Both claims, he said, had been repeatedly made during Congressional discussion "and both claims, as you know, were vociferously advanced by the non-proliferation lobby, even though both claims were false. The only problem was that no one had proved it.
"So I decided that a serious study of the issue had to be done, and that it had to be completed before the mark-up. I finished it two weeks before the House International Relations Committee and the Senate Foreign Relations Committee met to mark-up the legislation, and distributed it to both the committees before the business meetings formally took place."
He said the report also provided an opportunity "to remind our legislators of what Secretary (of State Condoleezza) Rice had been saying all along, that the Indian nuclear weapons program, despite what all the critics have claimed, has been very restrained."

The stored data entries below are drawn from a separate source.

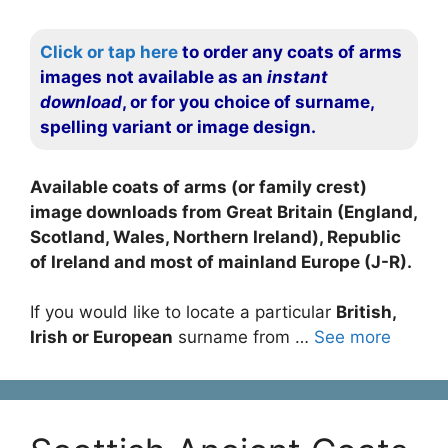
Click or tap here
to order any coats of arms
images not available as an
instant
download
, or for you choice of surname,
spelling variant or image design.
Available coats of arms (or family crest)
image downloads from Great Britain (England,
Scotland, Wales, Northern Ireland), Republic
of Ireland and most of mainland Europe (J-R).
If you would like to locate a particular
British,
Irish or European
surname from …
See more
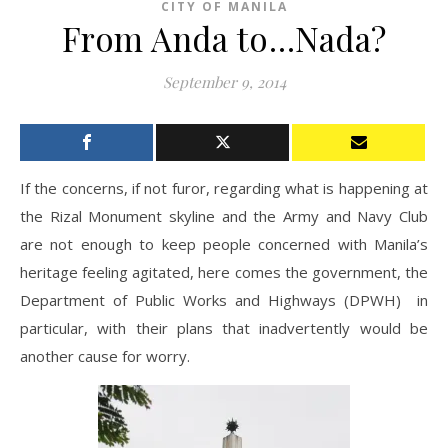
CITY OF MANILA
From Anda to…Nada?
September 9, 2014
If the concerns, if not furor, regarding what is happening at
the Rizal Monument skyline and the Army and Navy Club
are not enough to keep people concerned with Manila’s
heritage feeling agitated, here comes the government, the
Department of Public Works and Highways (DPWH) in
particular, with their plans that inadvertently would be
another cause for worry.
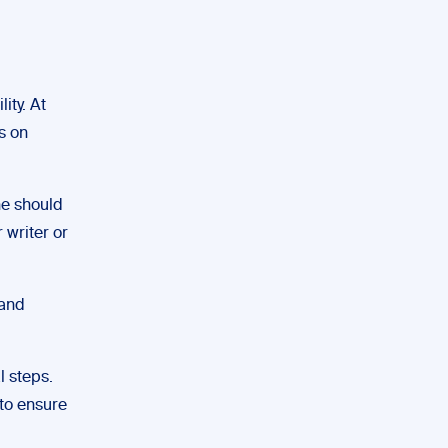
ity. At
s on
ne should
 writer or
 and
l steps.
to ensure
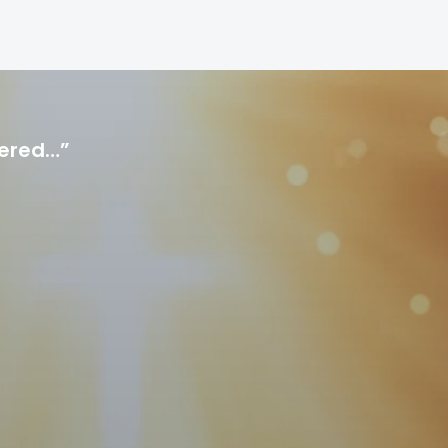
hered…”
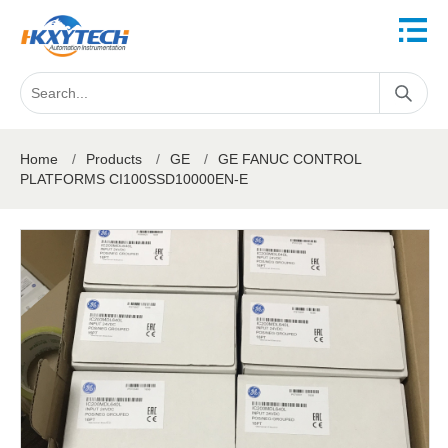
Home
/
Products
/
GE
/
GE FANUC CONTROL
PLATFORMS CI100SSD10000EN-E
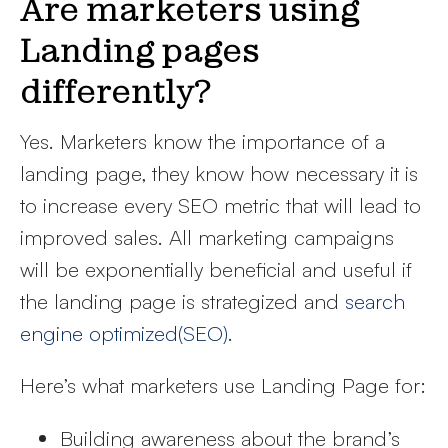
Are marketers using
Landing pages
differently?
Yes. Marketers know the importance of a
landing page, they know how necessary it is
to increase every SEO metric that will lead to
improved sales. All marketing campaigns
will be exponentially beneficial and useful if
the landing page is strategized and
search
engine optimized(SEO)
.
Here’s what marketers use Landing Page for:
Building awareness about the brand’s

Tellis pointed out that Rice and Burns had repeatedly told the two committees that India's weapons program was small and the power program relatively big, and that civil cooperation would not impact the former.
"I thought it was important for the committees to appreciate that these claims were not simply an effort to defend the deal but were, in fact, substantially accurate, and the only way to do this was to calculate the uranium needs of both the weapons program and the power program and to show that both could be met by India indigenously over the long-term," Tellis said.
Another key reason, Tellis said, was that he wanted to inform Congress it would be futile to try and extort concessions from India, "because none would be forthcoming."
"What I did not appreciate sufficiently when I started my research, and which I do now, is that the true values of the civil nuclear agreement is not in helping India tide over its transient fuel shortages, but in providing it with a cost- and technology-efficient alternative, or at least a supplement, to Bhabha's three-stage plan," Tellis said.
The analyst said this would be the lasting energy-related benefit of the deal; "one that we should be proud of because the President would have succeeded in simultaneously soldering both political and energy benefits through this new agreement."
The overwhelming votes in the two committees, Tellis said, were heartening because they represented a bipartisan endorsement "of what I strongly believe is a bold strategic initiative by the President."